**Questions to answer**
[a] Answer these questions from the Marikana anniversary text:
(i) How many miners were shot by police in the Marikana Massacre?
(ii) Which company's mine was the target of the 2012 Marikana strike?
(iii) Despite "cosmetic changes," what does the Bench Marks Foundation report seeing few of?
[b] Pick up the Marikana anniversary text right after its last sentence and keep writing.

**Source extract**
◇ ◇ ◇ ◇

Marikana: Spotlight on National Priorities
The day after the NDP turned five, August 16, ended my visit on a sobering note. It was the fifth anniversary of the Marikana Massacre, when 34 miners were shot by police, just days after 10 other people were killed. The event refocused South Africa on its unfinished business. At Lonmin, the platinum company, some things have changed, but not enough. While Lonmin Mine – the target of the 2012 Marikana strike – has since provided low-cost housing for its miners at Marikana and raised salaries as agreed, living conditions remain much as they were before the tragedy. Roads are still unpaved, water is not dependable, and there is a severe shortage of toilets and recreational facilities. Community members who converged on the site where most of the miners were murdered commemorated the event, and recalled what had been promised. The Marikana Commission of Inquiry had recommended that the company not only provide better housing, but also better living conditions – particularly to workers living in informal settlements. South Africa’s Bench Marks Foundation has met with the company in South Africa and in Europe, and reports that despite “cosmetic changes,” it sees few significant concrete improvements.

◇ ◇ ◇ ◇

**Chart analysis data**
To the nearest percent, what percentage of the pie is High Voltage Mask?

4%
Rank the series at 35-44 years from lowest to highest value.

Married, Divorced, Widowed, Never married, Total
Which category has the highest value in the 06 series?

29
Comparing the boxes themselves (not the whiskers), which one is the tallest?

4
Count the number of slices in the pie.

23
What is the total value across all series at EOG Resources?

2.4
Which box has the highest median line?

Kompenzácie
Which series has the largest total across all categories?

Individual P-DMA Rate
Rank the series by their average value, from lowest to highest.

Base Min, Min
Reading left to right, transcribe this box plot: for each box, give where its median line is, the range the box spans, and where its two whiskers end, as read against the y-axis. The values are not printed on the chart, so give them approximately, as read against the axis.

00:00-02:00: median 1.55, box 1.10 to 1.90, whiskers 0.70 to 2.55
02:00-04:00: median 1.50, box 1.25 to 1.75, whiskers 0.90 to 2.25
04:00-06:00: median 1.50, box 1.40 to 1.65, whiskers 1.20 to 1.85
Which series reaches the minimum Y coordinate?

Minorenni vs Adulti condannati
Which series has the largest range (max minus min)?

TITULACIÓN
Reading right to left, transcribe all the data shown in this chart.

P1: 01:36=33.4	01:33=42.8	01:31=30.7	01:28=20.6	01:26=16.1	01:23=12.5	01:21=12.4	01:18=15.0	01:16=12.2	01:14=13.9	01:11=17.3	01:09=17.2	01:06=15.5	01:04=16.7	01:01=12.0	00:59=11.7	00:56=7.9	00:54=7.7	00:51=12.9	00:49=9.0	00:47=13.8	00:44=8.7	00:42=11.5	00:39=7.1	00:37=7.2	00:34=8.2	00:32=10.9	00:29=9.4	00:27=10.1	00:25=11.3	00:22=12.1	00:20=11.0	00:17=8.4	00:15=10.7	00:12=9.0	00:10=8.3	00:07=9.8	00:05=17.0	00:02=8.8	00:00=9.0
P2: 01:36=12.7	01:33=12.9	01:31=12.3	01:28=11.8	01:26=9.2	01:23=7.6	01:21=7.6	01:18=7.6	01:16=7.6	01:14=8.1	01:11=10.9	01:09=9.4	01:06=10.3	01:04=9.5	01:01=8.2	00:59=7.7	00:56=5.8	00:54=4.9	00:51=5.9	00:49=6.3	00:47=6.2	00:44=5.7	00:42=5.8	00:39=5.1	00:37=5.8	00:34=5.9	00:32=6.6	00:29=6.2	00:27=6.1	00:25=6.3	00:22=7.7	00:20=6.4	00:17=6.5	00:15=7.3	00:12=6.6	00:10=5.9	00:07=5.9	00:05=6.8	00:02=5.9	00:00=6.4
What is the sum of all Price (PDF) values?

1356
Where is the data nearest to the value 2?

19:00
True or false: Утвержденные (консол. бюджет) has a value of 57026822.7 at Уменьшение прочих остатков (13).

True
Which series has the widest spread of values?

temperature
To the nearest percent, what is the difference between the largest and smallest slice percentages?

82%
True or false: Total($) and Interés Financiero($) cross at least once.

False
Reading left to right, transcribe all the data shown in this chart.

◇ ◇ ◇ ◇

**Numbered answers**
[a]
(i) 34
(ii) Lonmin
(iii) Significant concrete improvements

[b]
The mining sector is experiencing its own challenges, including rising input costs and commodity prices in the context of South Africa’s recession, and the rand’s strengthening against the US dollar, which have reduced demand for the country’s metals. Mining companies are leery of pending policy and regulations, which cost them $51 billion in market capitalization on the JSE when revisions to the Mining Charter were first presented on June 15. Lonmin is threatening to retrench an additional 20,000 workers. This has led the 200,000-member Association of Mineworkers and Construction Union (AMCU) to consider a national strike -- recalling the fifth anniversary of the Marikana Massacre – and underscoring concerns about health and safety, and off-shore beneficiation costing South African jobs. The sector has lost 70,000 since 2012.
At the same time, the company is stoking union rivalries by announcing it will cease to recognize Solidarity (skilled employees) and the National Union of Mineworkers (NUM) – AMCU’s rival – whose membership has fallen below a given threshold. Last week the NUM marched to AngoGold Ashanti’s Johannesburg headquarters to protest anticipated job reductions. AngloGold Ashanti has announced that it will cut 8,500 jobs, while Bokoni platinum anticipates eliminating 2,651. And yet StatisticsSA announced on August 10 that mining production increased by 0.6 percent in 2017’s second quarter– suggesting momentum to begin to reverse recession and accelerate economic growth. Mining and minerals constitute about 20 percent of South Africa’s GDP.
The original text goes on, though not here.